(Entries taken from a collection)
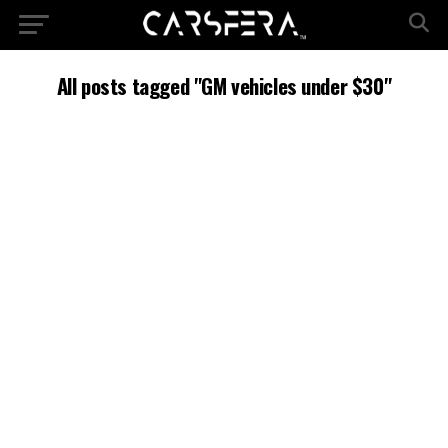
All posts tagged "GM vehicles under $30"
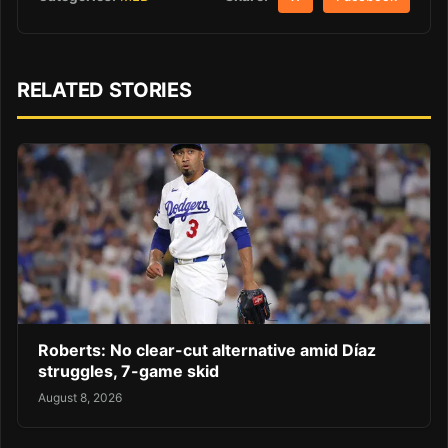
RELATED STORIES
Roberts: No clear-cut alternative amid Díaz
struggles, 7-game skid
August 8, 2026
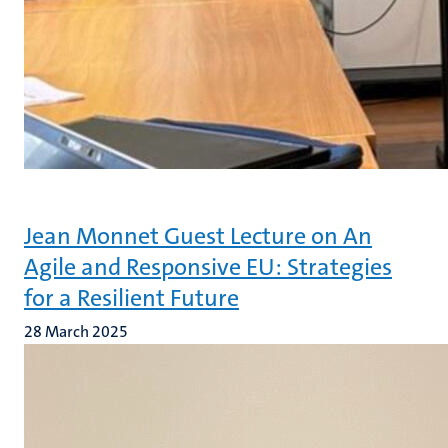
Jean Monnet Guest Lecture on An
Agile and Responsive EU: Strategies
for a Resilient Future
28 March 2025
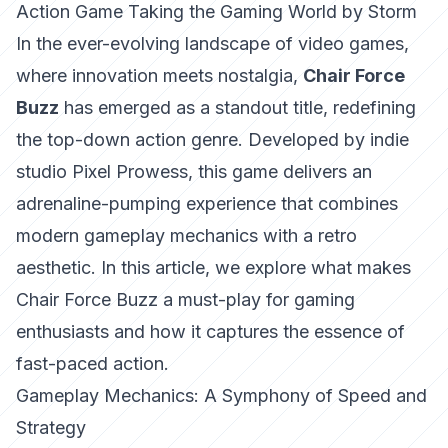
Action Game Taking the Gaming World by Storm
In the ever-evolving landscape of video games,
where innovation meets nostalgia,
Chair Force
Buzz
has emerged as a standout title, redefining
the top-down action genre. Developed by indie
studio Pixel Prowess, this game delivers an
adrenaline-pumping experience that combines
modern gameplay mechanics with a retro
aesthetic. In this article, we explore what makes
Chair Force Buzz a must-play for gaming
enthusiasts and how it captures the essence of
fast-paced action.
Gameplay Mechanics: A Symphony of Speed and
Strategy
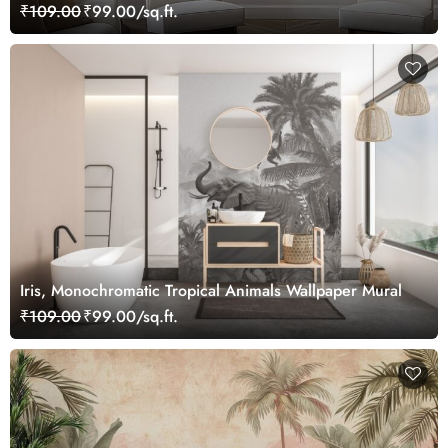
₹109.00
₹99.00/sq.ft.
Iris, Monochromatic Tropical Animals Wallpaper Mural
₹109.00
₹99.00/sq.ft.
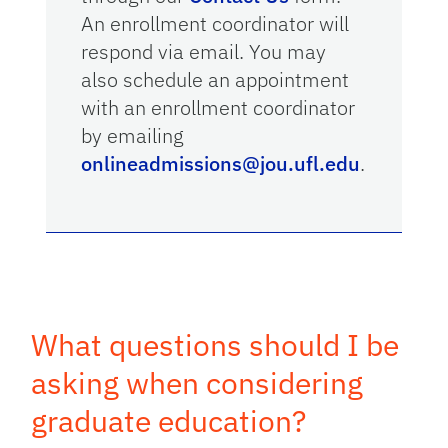
An enrollment coordinator will
respond via email. You may
also schedule an appointment
with an enrollment coordinator
by emailing
onlineadmissions@jou.ufl.edu
.
What questions should I be
asking when considering
graduate education?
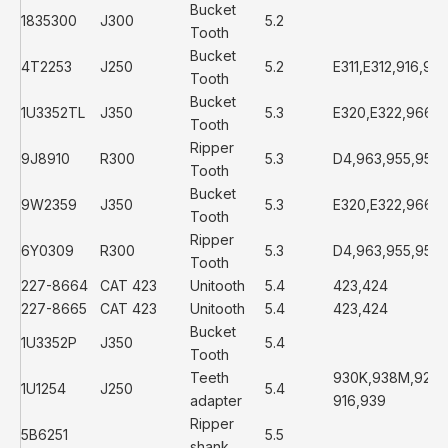
Bucket
1835300
J300
5.2
Tooth
Bucket
4T2253
J250
5.2
E311,E312,916,93
Tooth
Bucket
1U3352TL
J350
5.3
E320,E322,966D
Tooth
Ripper
9J8910
R300
5.3
D4,963,955,951,1
Tooth
Bucket
9W2359
J350
5.3
E320,E322,966D
Tooth
Ripper
6Y0309
R300
5.3
D4,963,955,951,1
Tooth
227-8664
CAT 423
Unitooth
5.4
423,424
227-8665
CAT 423
Unitooth
5.4
423,424
Bucket
1U3352P
J350
5.4
Tooth
Teeth
930K,938M,928G
1U1254
J250
5.4
adapter
916,939
Ripper
5B6251
5.5
shank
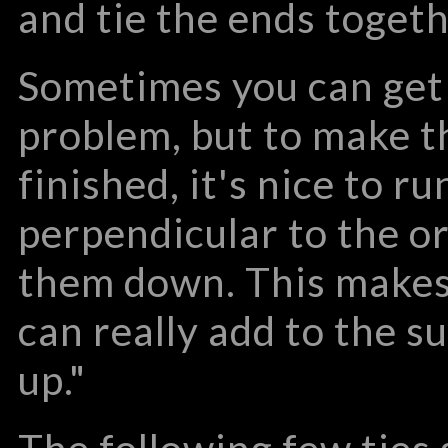
and tie the ends togeth
Sometimes you can get 
problem, but to make 
finished, it's nice to r
perpendicular to the or
them down. This makes
can really add to the su
up."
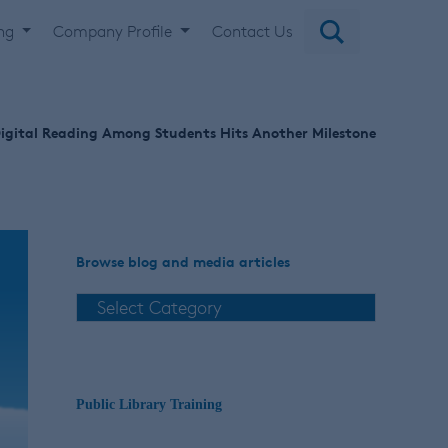
ing
Company Profile
Contact Us
igital Reading Among Students Hits Another Milestone
Browse blog and media articles
Public Library Training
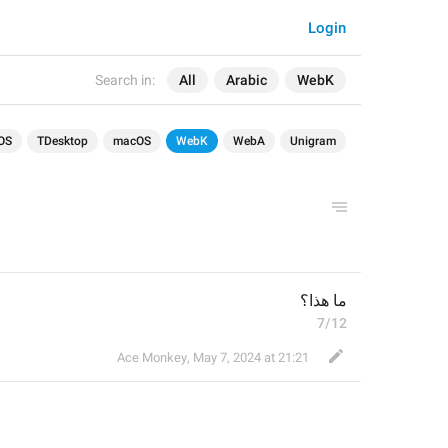
Login
Search in:
All
Arabic
WebK
OS
TDesktop
macOS
WebK
WebA
Unigram
ما هذا؟
7/12
Ace Monkey
,
May 7, 2024 at 21:21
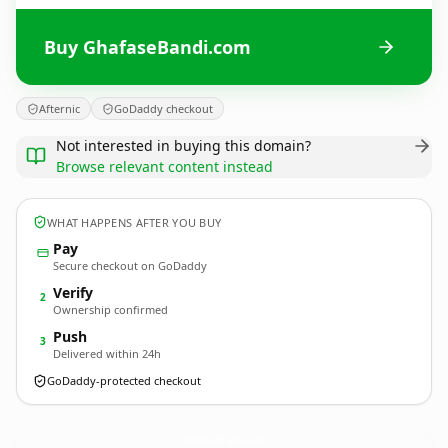
Buy GhafaseBandi.com
Afternic
GoDaddy checkout
Not interested in buying this domain?
Browse relevant content instead
WHAT HAPPENS AFTER YOU BUY
Pay
Secure checkout on GoDaddy
Verify
2
Ownership confirmed
Push
3
Delivered within 24h
GoDaddy-protected checkout
GhafaseBandi.
com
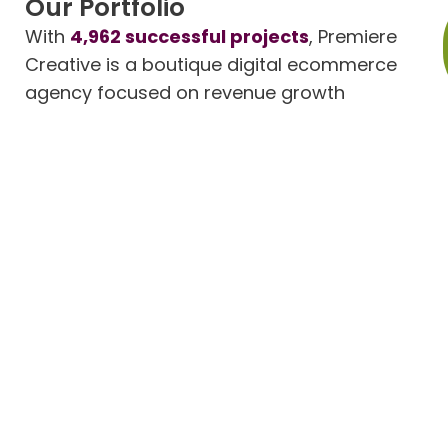
Our Portfolio
With
4,962 successful projects
, Premiere
Creative is a boutique digital ecommerce
agency focused on revenue growth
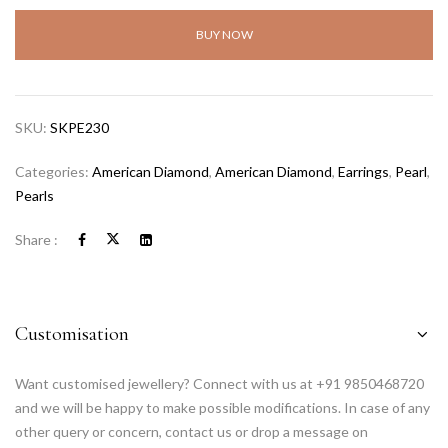
BUY NOW
SKU:
SKPE230
Categories:
American Diamond
,
American Diamond
,
Earrings
,
Pearl
,
Pearls
Share :
Customisation
Want customised jewellery? Connect with us at +91 9850468720
and we will be happy to make possible modifications. In case of any
other query or concern, contact us or drop a message on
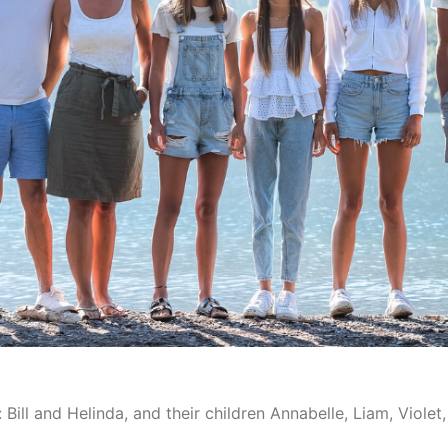
Bill and Helinda, and their children Annabelle, Liam, Violet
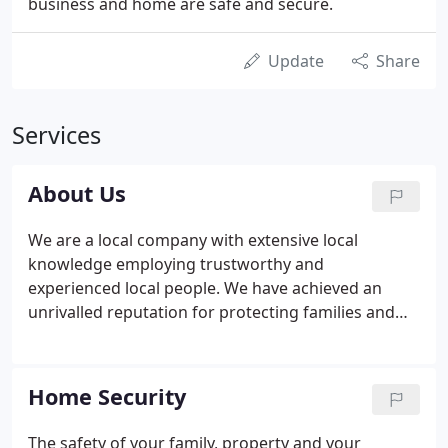
business and home are safe and secure.
Update
Share
Services
About Us
We are a local company with extensive local
knowledge employing trustworthy and
experienced local people. We have achieved an
unrivalled reputation for protecting families and
securing businesses within the Midlands - in short
we know how to take care of our own! With over 20
years' experience in the security industry and a
Home Security
pedigree which stems from the armed forces and
the police, we understand the urgency and
The safety of your family, property and your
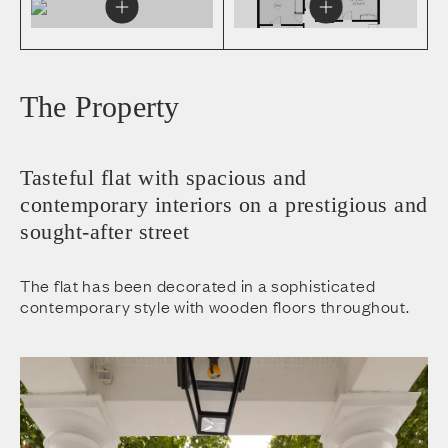
The Property
Tasteful flat with spacious and
contemporary interiors on a prestigious and
sought-after street
The flat has been decorated in a sophisticated
contemporary style with wooden floors throughout.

* _Task to complete_: Rewrite the stretch of the listing from the line containing "Bill and Helinda, and" through the end of the listing, changing every "contemporary" to "modern" and keeping everything else the same. Leave the pictures out.

* _Solution to the problem_:
Bill and Helinda, and their children Annabelle, Liam, Violet
business and home are safe and secure.
Update
Share
Services
About Us
We are a local company with extensive local
knowledge employing trustworthy and
experienced local people. We have achieved an
unrivalled reputation for protecting families and
securing businesses within the Midlands - in short
we know how to take care of our own! With over 20
years' experience in the security industry and a
Home Security
pedigree which stems from the armed forces and
the police, we understand the urgency and
The safety of your family, property and your
The Property
Tasteful flat with spacious and
modern interiors on a prestigious and
sought-after street
The flat has been decorated in a sophisticated
modern style with wooden floors throughout.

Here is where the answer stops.